Depuis quelques semaines, elles pointent déjà le bout de leur nez. Attendues en mars, les morilles sont de retour dans le Haut-Doubs. Le dérèglement climatique a décalé la saison de ces champignons rares, très appréciés chez les cueilleurs amateurs.
C'est l'un des joyaux des forêts franc-comtoises. Les morilles sont en avance cette année, pour le plus grand bonheur de ses fidèles "chasseurs". Sur les réseaux sociaux, les internautes sont déjà nombreux à partager leur butin dans le Haut-Doubs.
Si trouver des morilles en février n'étonne plus personne, ce n'était pas le cas il y a quelques années. "Il ne fait pas assez froid pour les empêcher de pousser. Cela fait plusieurs années qu’avec le réchauffement climatique, les premières sont trouvées à Noël", explique Claude Page, mycologue.
C'est le cas de Claude Piccant, membre de la société d'histoire naturelle du Haut-Doubs. Cet expert en Morilles, basé à Levier dans le Doubs, en a trouvé une quarantaine depuis le mois de décembre. Un butin qu'on pensait impensable à la fin d'un mois de février il y a quelques années. "D’habitude, la pleine saison, c'est mars-avril. Aujourd'hui, on s’aperçoit qu'en avril, elles sont déjà trop sèches. Les saisons se décalent de plus en plus."
Le dérèglement climatique menace-t-il la morille ?
L'absence de neige pourrait être préjudiciable pour la cueillette des morilles cette année. "Dans le Haut-Doubs, on dit que la neige est le fumier à morilles. Elle maintient l’humidité dans les sols. Cette année, on n’a pas eu de neige. L’herbe n'est pas trop écrasée et la morille est plus compliquée à trouver."
Les saisons débutent de plus en plus tôt et pourraient avoir un impact néfaste sur ces champignons à l'avenir. "Il y a un risque qu’il y ait un gel trop important en mars et en avril et que cela puisse descendre profondément dans le sol pour atteindre le mycélium", justifie Claude Page.
Autre menace, les climats secs où quelques jours de mauvais temps peuvent condamner une saison pourtant prometteuse. "Le tue-morille, c'est la bise froide et sèche. Si pendant deux trois jours, on a un vent du nord sec, c’est mortel", ajoute Claude Piccant.
Le plaisir de la recherche
Mais comment ne pas repartir bredouille d'une cueillette ? Claude Piccant estime qu'il n'y a pas de secrets dans la recherche de ces champignons réputés pour être difficiles à trouver. "Il n'y a pas de science exacte. On en trouve dans les endroits pas trop enherbés, dans les talus dégagés. Il y a des coins de morilles qui sont réputés, et pourtant elles peuvent ne pas apparaître. Le conseil, c’est d’y aller tous les jours (rires).

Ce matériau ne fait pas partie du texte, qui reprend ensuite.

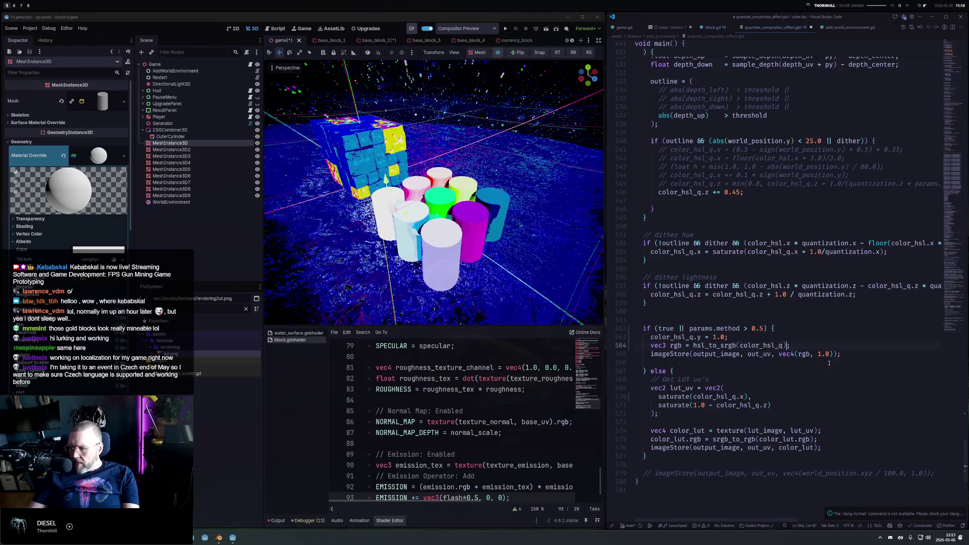
Add rgb.r = pow(rgb.r, 2.2); below the conversion, then check and clear Godot's Output log.
{"action": "key", "text": "Return"}
{"action": "type", "text": "r"}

Ce n'est pas une science exacte, mais c’est aussi ça le plaisir de la cueillette des morilles, d’aller dans la forêt."
Car il ne faut pas oublier le plus important, le plaisir de la cueillette ! "Quand c'est le printemps, on sort pour chasser les morilles. Moi, ce que j’aime, c'est le plaisir de la découvrir, la difficulté aussi. Au bout de deux heures, quand on n’en voit pas, on commence à les insulter", plaisante Claude Page.
La saison des morilles, c'est une période particulièrement attendue par Claude Piccant pour partir à la chasse aux champignons en famille. "Ça nous réconforte quand on retrouve les coins de l’année d’avant. Et ça fait toujours plaisir de trouver de nouveaux coins de cueillette. En fin de compte, c’est le plaisir de la recherche. Je compare ça à la chasse aux trésors quand j’y vais avec mes petits-enfants."

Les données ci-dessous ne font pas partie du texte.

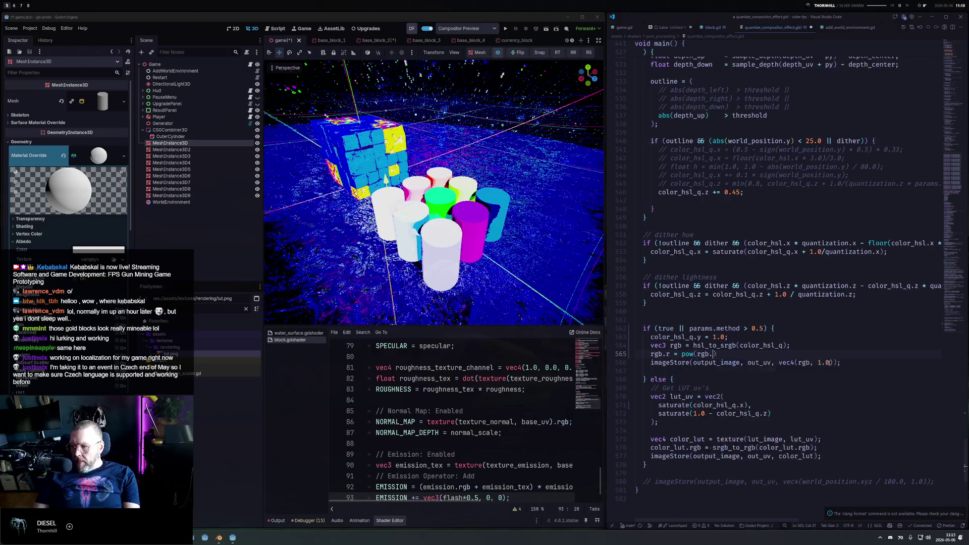
{"action": "type", "text": ".w"}
{"action": "key", "text": "BackSpace"}
{"action": "type", "text": "2.2"}
{"action": "key", "text": "Return"}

"Cette année, on en a récolté déjà une quarantaine", poursuit-il. "Mais ce sont des petites, pas plus de 2-3 centimètres. Je n’ai pas encore trouvé de morilles développées, mais ils annoncent de l’humidité donc ça va être bon pour encore un moment."
Pour rappel, les morilles se ramassent dans toute la France, mais la Franche-Comté est connue pour être une région où on en trouve beaucoup par rapport aux autres territoires. Il est par ailleurs préférable de ne pas ramasser les petites tout de suite et de leur laisser le temps de pousser.